Page text>
━━━━━━━━━━━━━━━━━━━━━━━━━━━━━━

UPDATED, 8:30 PM Monday: Clarifies the relationship between Hamilton Fish and The Nation and The Nation Institute, below. The fallout continues in the wake of ongoing allegations of sexual harassment and assault by former Weinstein Company co-chief Harvey Weinstein. As if to underscore the fact that the incidents are not circumscribed by any particular industry or political ideology, several high-profile media figures – notably Hamilton Fish, whose liberal bona fides include helping to rescue The Nation newsmagazine, documentary film producing (Food Chains, Hotel Terminus) and heading the Human Rights Watch Film Festival – are being called to account for alleged harassment and inappropriate behavior with women who reported to them.

In a memo yesterday to the staff of The New Republic, one of the country’s oldest liberal-left publications, owner Win McCormack wrote that he had commissioned an independent investigation into several complaints leveled against Fish by female employees. McCormack, a liberal activist and entrepreneur, bought the foundering magazine last year and recruited Fish as publisher.

━━━━━━━━━━━━━━━━━━━━━━━━━━━━━━

Recorded data>

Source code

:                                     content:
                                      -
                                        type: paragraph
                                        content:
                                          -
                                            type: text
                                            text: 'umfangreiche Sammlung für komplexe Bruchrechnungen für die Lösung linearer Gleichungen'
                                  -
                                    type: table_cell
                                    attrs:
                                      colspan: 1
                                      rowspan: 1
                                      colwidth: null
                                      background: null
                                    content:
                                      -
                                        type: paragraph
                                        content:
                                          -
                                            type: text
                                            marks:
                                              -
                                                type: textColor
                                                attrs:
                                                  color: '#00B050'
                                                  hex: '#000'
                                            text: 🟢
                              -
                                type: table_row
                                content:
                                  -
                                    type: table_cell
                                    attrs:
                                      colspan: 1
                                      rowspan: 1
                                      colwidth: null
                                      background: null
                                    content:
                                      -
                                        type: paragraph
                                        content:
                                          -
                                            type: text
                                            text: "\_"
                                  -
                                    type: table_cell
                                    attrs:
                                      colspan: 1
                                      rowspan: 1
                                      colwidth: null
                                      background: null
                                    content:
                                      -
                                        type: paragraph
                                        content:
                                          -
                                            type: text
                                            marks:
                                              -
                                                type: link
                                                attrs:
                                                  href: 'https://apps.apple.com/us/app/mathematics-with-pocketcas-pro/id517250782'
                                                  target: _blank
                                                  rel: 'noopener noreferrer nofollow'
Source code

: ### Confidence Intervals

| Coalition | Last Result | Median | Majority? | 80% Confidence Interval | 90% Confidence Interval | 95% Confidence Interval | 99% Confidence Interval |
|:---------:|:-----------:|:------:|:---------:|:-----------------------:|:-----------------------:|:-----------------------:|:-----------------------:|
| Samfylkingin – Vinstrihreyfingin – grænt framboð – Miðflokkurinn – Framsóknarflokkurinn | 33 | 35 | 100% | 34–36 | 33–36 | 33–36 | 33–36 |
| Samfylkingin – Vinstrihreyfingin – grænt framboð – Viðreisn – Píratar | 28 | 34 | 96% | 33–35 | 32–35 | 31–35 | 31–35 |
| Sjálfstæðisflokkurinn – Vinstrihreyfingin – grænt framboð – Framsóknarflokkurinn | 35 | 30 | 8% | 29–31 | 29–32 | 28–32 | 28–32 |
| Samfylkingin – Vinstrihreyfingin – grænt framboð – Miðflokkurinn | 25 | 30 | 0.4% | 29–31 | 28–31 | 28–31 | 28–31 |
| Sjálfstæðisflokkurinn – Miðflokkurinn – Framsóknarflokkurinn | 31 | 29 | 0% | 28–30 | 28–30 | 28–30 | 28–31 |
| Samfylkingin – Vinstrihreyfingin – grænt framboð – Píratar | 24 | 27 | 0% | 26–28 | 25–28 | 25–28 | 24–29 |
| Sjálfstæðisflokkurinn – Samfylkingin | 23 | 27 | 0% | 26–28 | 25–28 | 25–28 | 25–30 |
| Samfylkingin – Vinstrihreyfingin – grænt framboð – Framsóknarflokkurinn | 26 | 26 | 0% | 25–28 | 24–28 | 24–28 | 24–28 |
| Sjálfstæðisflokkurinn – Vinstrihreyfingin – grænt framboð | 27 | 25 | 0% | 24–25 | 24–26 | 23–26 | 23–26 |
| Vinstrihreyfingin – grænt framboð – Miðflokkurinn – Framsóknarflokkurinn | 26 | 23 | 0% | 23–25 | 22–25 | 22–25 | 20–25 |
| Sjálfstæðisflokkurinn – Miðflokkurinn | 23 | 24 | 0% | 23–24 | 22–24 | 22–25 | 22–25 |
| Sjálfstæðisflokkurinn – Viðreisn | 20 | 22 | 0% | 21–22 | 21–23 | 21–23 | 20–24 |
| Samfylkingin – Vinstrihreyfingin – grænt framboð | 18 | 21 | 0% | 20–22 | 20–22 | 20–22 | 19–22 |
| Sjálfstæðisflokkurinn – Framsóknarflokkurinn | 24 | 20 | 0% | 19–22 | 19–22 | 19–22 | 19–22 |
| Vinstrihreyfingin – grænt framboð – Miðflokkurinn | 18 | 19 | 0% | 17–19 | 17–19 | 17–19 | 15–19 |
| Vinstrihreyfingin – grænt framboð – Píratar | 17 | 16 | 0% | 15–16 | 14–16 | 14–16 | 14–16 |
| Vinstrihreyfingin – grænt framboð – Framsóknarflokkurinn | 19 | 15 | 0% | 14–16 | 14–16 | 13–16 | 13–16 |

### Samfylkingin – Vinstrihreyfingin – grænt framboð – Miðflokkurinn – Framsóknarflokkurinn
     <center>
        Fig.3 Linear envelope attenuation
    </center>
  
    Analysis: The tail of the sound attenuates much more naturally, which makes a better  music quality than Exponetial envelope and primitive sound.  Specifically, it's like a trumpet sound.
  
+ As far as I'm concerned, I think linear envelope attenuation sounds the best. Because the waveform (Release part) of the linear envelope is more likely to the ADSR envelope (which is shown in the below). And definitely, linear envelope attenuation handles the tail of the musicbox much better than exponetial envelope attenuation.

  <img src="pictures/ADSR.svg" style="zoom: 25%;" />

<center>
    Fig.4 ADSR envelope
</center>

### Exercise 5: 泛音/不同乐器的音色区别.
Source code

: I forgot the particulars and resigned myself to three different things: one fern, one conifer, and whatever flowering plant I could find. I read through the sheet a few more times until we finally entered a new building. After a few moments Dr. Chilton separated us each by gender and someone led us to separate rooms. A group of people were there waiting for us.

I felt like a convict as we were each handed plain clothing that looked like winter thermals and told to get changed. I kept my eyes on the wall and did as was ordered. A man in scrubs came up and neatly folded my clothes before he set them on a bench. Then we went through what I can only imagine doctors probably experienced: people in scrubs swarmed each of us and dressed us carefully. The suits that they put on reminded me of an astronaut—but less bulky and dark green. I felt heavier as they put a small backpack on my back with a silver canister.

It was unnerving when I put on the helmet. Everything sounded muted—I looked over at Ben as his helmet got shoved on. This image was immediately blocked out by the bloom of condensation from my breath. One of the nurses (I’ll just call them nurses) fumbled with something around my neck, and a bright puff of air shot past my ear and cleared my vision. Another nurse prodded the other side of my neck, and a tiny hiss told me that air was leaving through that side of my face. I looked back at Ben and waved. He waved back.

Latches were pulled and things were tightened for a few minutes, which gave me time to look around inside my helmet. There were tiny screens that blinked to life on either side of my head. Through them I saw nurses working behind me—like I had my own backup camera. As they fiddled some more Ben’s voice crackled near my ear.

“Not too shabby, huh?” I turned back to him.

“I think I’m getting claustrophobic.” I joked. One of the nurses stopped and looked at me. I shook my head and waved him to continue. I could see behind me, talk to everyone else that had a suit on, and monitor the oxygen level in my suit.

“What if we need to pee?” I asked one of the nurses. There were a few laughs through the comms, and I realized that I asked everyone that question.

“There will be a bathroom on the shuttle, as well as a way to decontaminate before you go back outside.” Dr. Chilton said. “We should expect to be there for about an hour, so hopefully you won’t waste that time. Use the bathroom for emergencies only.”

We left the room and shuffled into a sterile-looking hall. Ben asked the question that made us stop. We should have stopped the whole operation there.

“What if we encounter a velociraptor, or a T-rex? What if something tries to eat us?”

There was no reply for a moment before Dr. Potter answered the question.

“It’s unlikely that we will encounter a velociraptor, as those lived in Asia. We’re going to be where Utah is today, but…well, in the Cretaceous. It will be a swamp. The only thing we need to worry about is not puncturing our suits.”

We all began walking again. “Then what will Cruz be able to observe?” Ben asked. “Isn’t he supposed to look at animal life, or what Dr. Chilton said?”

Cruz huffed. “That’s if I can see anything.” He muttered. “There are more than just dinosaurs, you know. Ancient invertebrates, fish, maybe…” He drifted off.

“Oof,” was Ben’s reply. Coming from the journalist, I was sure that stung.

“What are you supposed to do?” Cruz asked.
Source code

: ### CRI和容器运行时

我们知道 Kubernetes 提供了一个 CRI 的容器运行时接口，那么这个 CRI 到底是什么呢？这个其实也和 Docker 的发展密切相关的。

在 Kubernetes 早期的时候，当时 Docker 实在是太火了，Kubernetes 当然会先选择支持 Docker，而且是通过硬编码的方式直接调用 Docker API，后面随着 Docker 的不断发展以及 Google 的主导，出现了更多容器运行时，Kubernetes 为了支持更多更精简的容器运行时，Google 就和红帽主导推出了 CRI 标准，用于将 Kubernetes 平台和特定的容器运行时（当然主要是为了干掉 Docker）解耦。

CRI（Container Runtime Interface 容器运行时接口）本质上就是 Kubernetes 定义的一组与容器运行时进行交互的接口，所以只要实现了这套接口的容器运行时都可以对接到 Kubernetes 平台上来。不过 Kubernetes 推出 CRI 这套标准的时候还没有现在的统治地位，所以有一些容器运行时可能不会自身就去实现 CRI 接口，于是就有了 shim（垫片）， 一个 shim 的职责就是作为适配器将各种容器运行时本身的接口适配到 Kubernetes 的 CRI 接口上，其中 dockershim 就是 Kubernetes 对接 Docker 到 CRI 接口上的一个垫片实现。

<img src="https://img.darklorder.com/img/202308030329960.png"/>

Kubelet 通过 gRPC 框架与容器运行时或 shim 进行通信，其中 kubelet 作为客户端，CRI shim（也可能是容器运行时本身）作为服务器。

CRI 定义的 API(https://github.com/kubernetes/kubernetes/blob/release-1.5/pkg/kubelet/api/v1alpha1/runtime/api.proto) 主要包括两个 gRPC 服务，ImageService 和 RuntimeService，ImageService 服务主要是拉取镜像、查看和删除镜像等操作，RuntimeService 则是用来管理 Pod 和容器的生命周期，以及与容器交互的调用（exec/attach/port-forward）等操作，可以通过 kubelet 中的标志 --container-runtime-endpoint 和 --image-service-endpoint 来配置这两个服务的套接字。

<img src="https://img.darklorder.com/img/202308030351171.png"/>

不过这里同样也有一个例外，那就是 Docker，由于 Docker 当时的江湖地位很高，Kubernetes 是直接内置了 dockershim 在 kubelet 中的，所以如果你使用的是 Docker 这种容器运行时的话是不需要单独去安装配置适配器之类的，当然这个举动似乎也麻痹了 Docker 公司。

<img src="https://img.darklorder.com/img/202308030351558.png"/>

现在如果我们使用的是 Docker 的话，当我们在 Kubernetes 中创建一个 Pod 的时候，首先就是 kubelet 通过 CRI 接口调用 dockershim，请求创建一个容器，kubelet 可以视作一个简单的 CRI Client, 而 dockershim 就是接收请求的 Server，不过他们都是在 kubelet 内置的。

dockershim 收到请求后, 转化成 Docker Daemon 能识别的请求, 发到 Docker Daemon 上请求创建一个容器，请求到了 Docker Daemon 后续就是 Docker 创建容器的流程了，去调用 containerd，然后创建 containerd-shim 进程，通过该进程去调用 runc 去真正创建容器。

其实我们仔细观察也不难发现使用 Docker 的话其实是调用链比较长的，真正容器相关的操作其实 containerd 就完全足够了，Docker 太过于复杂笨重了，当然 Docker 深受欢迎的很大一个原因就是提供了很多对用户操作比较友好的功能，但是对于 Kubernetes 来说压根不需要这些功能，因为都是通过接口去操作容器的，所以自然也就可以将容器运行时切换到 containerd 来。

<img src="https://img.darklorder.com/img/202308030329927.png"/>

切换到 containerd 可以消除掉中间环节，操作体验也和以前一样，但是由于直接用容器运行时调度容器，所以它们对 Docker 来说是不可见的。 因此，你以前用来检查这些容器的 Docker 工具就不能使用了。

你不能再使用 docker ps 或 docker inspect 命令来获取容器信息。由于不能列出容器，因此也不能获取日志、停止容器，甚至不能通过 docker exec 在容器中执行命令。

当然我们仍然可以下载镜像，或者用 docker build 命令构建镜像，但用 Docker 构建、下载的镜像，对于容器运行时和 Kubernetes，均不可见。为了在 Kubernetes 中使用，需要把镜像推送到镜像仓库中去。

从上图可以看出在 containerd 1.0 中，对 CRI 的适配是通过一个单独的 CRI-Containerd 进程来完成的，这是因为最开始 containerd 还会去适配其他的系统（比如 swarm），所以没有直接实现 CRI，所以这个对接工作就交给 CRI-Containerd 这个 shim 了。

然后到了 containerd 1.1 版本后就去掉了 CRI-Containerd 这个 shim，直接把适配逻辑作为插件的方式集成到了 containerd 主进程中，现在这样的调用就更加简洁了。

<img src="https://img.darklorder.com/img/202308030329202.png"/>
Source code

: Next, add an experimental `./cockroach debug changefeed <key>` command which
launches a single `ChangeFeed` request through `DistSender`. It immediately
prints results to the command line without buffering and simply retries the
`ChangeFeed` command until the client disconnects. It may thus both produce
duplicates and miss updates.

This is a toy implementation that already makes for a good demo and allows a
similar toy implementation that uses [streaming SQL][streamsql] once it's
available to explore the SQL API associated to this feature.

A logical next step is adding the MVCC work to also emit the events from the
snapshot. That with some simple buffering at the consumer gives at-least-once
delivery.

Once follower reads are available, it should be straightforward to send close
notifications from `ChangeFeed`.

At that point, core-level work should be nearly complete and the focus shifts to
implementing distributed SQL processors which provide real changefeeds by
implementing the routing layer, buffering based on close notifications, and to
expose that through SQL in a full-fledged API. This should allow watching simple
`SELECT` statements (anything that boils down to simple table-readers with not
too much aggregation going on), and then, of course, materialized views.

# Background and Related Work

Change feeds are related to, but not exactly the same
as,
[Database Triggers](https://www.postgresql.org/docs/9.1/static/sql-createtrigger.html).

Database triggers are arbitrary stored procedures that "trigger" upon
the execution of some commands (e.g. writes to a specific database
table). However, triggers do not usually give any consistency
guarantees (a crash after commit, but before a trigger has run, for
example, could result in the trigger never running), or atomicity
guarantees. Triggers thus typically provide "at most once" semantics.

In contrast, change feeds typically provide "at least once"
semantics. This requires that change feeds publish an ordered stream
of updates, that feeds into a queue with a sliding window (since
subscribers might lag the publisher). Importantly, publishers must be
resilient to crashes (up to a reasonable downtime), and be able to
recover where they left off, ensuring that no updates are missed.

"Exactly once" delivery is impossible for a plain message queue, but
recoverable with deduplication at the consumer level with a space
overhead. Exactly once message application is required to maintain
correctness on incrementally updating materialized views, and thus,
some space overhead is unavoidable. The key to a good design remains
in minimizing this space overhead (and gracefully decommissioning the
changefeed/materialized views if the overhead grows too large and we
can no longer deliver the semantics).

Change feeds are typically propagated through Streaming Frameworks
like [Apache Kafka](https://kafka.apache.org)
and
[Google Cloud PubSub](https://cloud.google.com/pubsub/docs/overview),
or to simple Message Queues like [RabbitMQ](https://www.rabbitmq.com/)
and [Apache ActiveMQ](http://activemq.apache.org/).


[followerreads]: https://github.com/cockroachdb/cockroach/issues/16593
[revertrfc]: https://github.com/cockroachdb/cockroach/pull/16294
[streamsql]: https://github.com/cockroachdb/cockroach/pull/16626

━━━━━━━━━━━━━━━━━━━━━━━━━━━━━━

Task requirements>
A. Put this sentence from the news article about Hamilton Fish into Spanish: "McCormack, a liberal activist and entrepreneur, bought the foundering magazine last year and recruited Fish as publisher."
B. In the news article about Hamilton Fish, who owns The New Republic?
C. Pick up the news article about Hamilton Fish right after its last sentence and keep writing it.

Answers provided>
A. McCormack, activista liberal y empresario, compró el año pasado la revista, que pasaba apuros, y contrató a Fish como editor.

B. Win McCormack owns The New Republic.

C.
“I have been made aware that a number of employees have come forward in the last few days to express concern about certain workplace interactions that have created an uncomfortable environment for them,” McCormack wrote. “As I understand them, these concerns relate specifically to interactions between Ham Fish and a number of women employees. I appreciate the candor our employees have displayed in coming forward with their concerns, and I take the concerns very seriously.”

In response, McCormack said he had placed Fish on a leave of absence while the investigation is underway.

The New Republic “is committed to creating and maintaining a respectful, professional work environment, free from harassment of any kind,” McCormack wrote, assuring the staff that he took the allegations “very seriously” and that J.J. Gould and Art Stupar would step in as acting president and acting publisher, respectively.

In an email to Deadline, Fish wrote, “Classic take down underway. We’ll see.” In a telephone interview with Deadline, Victor Navasky, editor of The Nation from 1978 through 1995, when he became its publisher (he is now publisher emeritus), said that he had spoken with Fish and that “I have great affection and respect for Ham, and I am very sad.” Navasky added that he’s prohibited from making further comment because both he and Fish are connected with The Nation Institute. In 1995, after leaving his position as publisher of the newsmagazine, Fish served as president and CEO of the independent nonprofit foundation supporting investigative journalism. Fish left that position in 2009.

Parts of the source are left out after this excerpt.